# WHAT IS NEEDED
Lines that include the string "Step" are the ones to copy from the entries below.

[DATA FOR ANALYSIS — start]

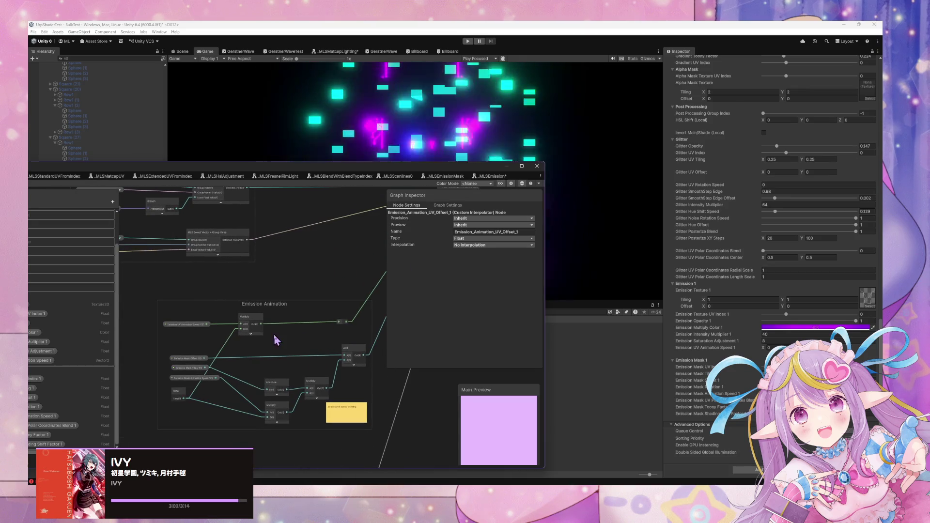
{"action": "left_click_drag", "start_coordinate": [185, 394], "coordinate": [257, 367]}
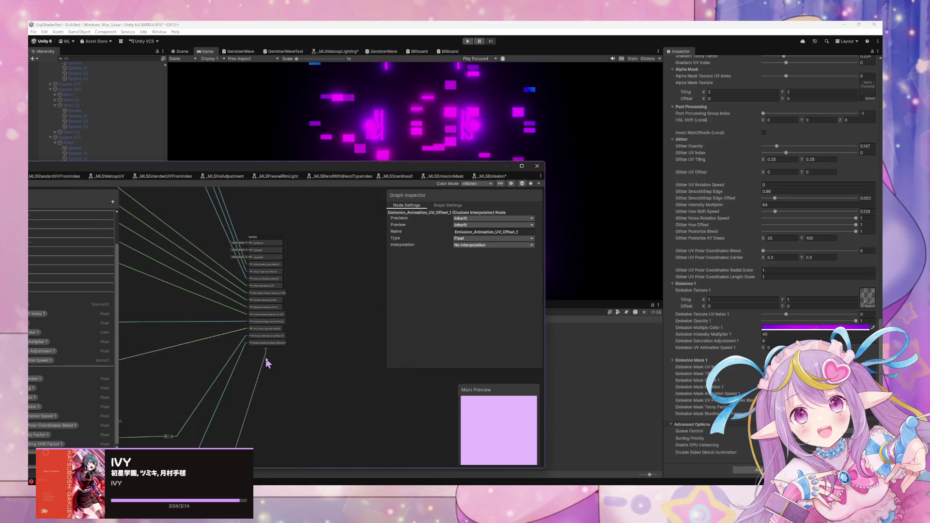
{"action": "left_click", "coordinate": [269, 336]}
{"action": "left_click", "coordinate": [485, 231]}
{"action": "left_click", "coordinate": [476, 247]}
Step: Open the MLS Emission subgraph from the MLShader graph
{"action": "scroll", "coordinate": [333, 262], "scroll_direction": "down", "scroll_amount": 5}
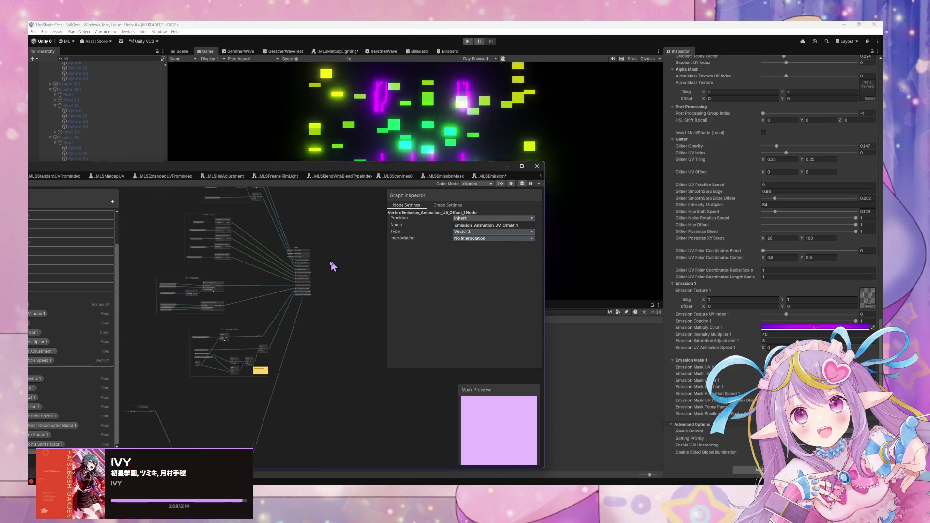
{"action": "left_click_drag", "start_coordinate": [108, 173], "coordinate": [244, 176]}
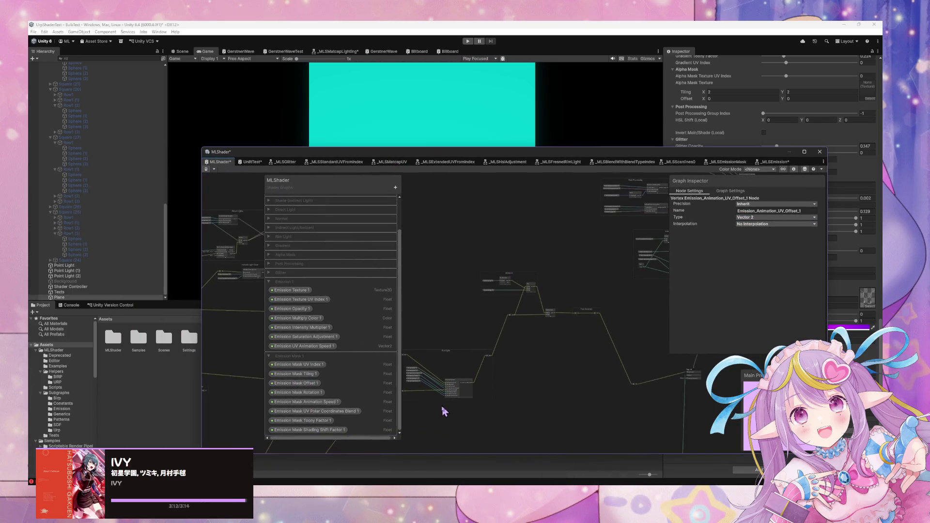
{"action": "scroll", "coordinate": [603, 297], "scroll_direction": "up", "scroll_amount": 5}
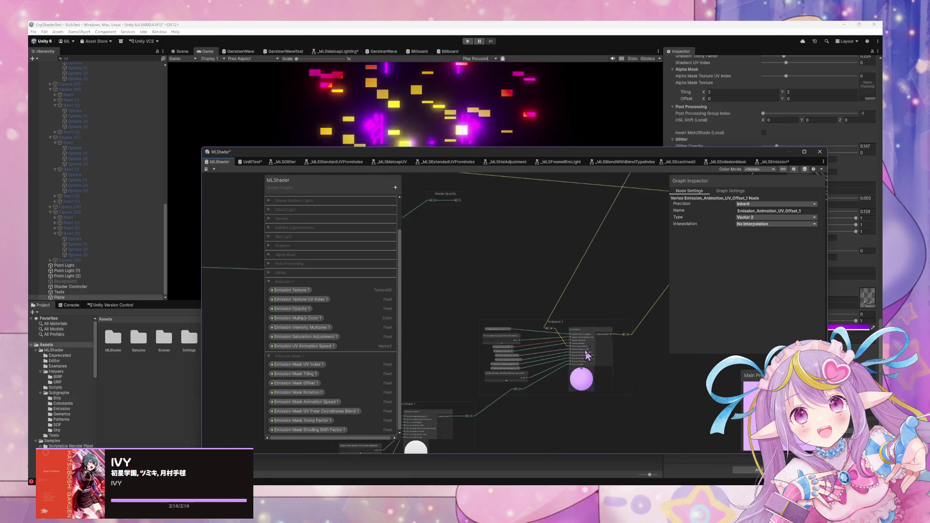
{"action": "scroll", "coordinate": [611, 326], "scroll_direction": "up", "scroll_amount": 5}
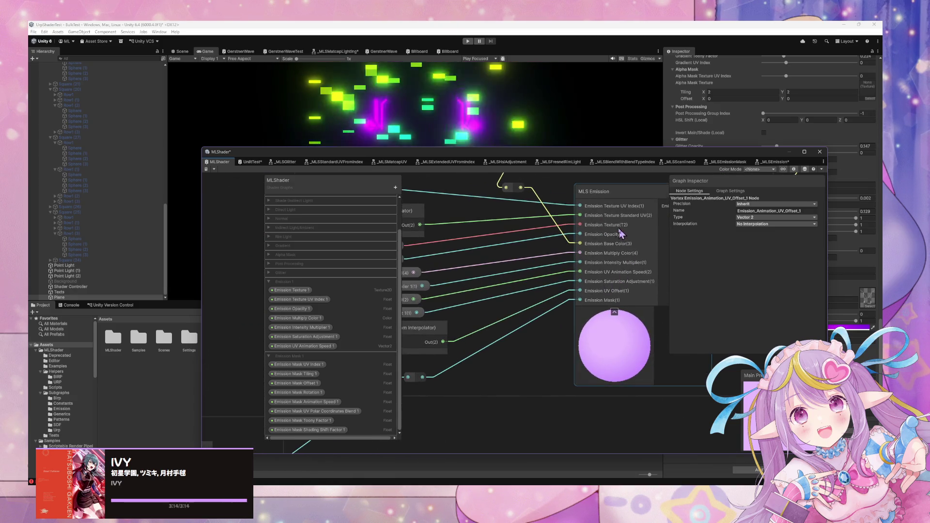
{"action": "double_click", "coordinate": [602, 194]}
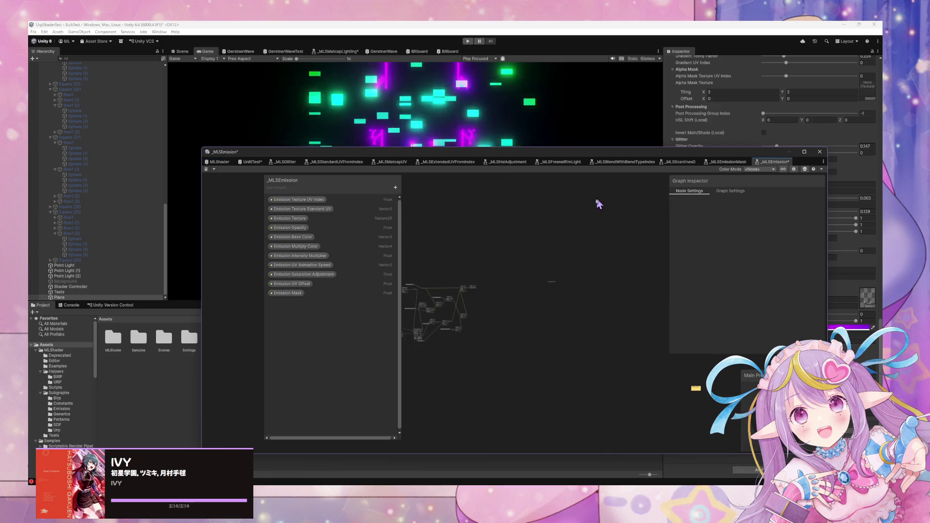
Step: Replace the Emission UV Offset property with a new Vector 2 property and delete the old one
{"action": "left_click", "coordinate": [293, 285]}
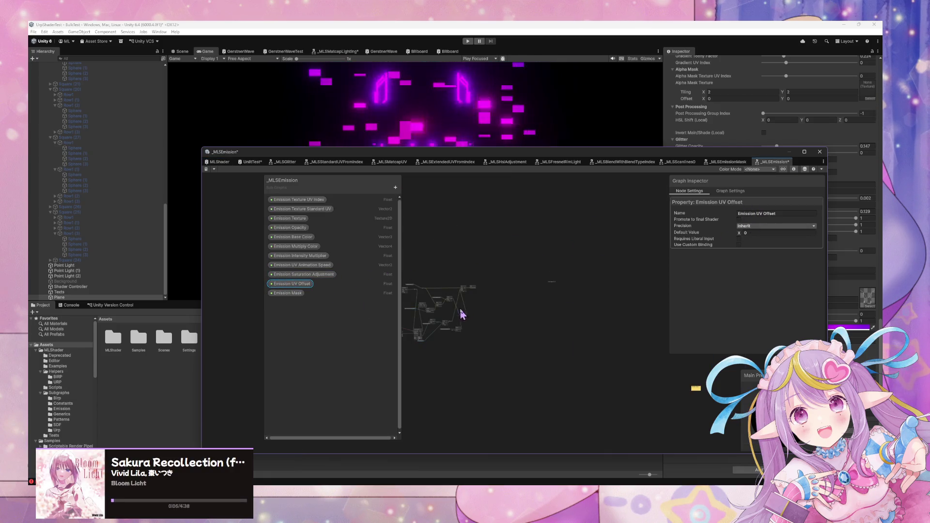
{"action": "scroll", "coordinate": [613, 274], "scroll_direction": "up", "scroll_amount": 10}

[DATA FOR ANALYSIS — finish]

# OUTPUT OF THE TASK
Step: Open the MLS Emission subgraph from the MLShader graph
Step: Replace the Emission UV Offset property with a new Vector 2 property and delete the old one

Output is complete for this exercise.